Reporters Ray Rivera, Al Baker, and Janet Roberts combined on a front-page Monday New York Times story questioning the frequency of "stop-and-frisk" policing by the NYPD in high-crime sections of the Brownsville neighborhood in Brooklyn: "A Few Blocks, 4 Years, 52,000 Police Stops." The text box: "Frisk Tactic Draws Questions Where It Is Used Most."
It's a quasi-followup to an overheated May 13 front-page Times story which focused more on the racial aspect of frisking: "City Minorities More Likely To Be Frisked -- Increase in Police Stops Fuels Intense Debate." The shoe leather analysis of that story was performed by the hard-left Center for Constitutional Rights, which the Times identified only as "a nonprofit civil and human rights organization." Monday's story also relied on research from the unlabeled leftists of CCR.

### ASSIGNED TASK A
Duplicate the part of the stop-and-frisk article between "It's a quasi-followup" and "leftists of CCR.", inclusive.

### DATA EXTRACT

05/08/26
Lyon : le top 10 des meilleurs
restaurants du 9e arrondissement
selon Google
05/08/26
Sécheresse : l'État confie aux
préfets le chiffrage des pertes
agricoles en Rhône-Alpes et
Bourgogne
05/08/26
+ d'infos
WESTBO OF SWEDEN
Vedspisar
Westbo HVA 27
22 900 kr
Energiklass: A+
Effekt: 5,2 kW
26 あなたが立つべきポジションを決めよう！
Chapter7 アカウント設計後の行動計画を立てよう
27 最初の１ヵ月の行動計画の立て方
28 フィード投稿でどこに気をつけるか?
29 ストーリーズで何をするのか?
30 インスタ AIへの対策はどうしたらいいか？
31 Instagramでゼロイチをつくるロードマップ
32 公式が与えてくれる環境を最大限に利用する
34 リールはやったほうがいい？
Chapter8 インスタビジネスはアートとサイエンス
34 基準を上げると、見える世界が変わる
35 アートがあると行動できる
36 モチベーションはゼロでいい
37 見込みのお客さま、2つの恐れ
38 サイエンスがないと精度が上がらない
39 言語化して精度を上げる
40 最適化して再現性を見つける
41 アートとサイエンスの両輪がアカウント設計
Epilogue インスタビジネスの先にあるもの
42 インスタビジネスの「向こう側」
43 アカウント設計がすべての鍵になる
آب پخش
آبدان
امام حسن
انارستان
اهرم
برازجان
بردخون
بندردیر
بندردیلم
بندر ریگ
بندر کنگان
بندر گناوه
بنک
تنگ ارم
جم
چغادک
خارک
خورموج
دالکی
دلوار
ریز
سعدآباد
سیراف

### ASSIGNED TASK B
Set down the lines of the listing from its start through the line holding "28 フィード投稿でどこに気をつけるか?", inclusive, with no changes.

### WRITTEN REPLY A
It's a quasi-followup to an overheated May 13 front-page Times story which focused more on the racial aspect of frisking: "City Minorities More Likely To Be Frisked -- Increase in Police Stops Fuels Intense Debate." The shoe leather analysis of that story was performed by the hard-left Center for Constitutional Rights, which the Times identified only as "a nonprofit civil and human rights organization." Monday's story also relied on research from the unlabeled leftists of CCR.

### WRITTEN REPLY B
05/08/26
Lyon : le top 10 des meilleurs
restaurants du 9e arrondissement
selon Google
05/08/26
Sécheresse : l'État confie aux
préfets le chiffrage des pertes
agricoles en Rhône-Alpes et
Bourgogne
05/08/26
+ d'infos
WESTBO OF SWEDEN
Vedspisar
Westbo HVA 27
22 900 kr
Energiklass: A+
Effekt: 5,2 kW
26 あなたが立つべきポジションを決めよう！
Chapter7 アカウント設計後の行動計画を立てよう
27 最初の１ヵ月の行動計画の立て方
28 フィード投稿でどこに気をつけるか?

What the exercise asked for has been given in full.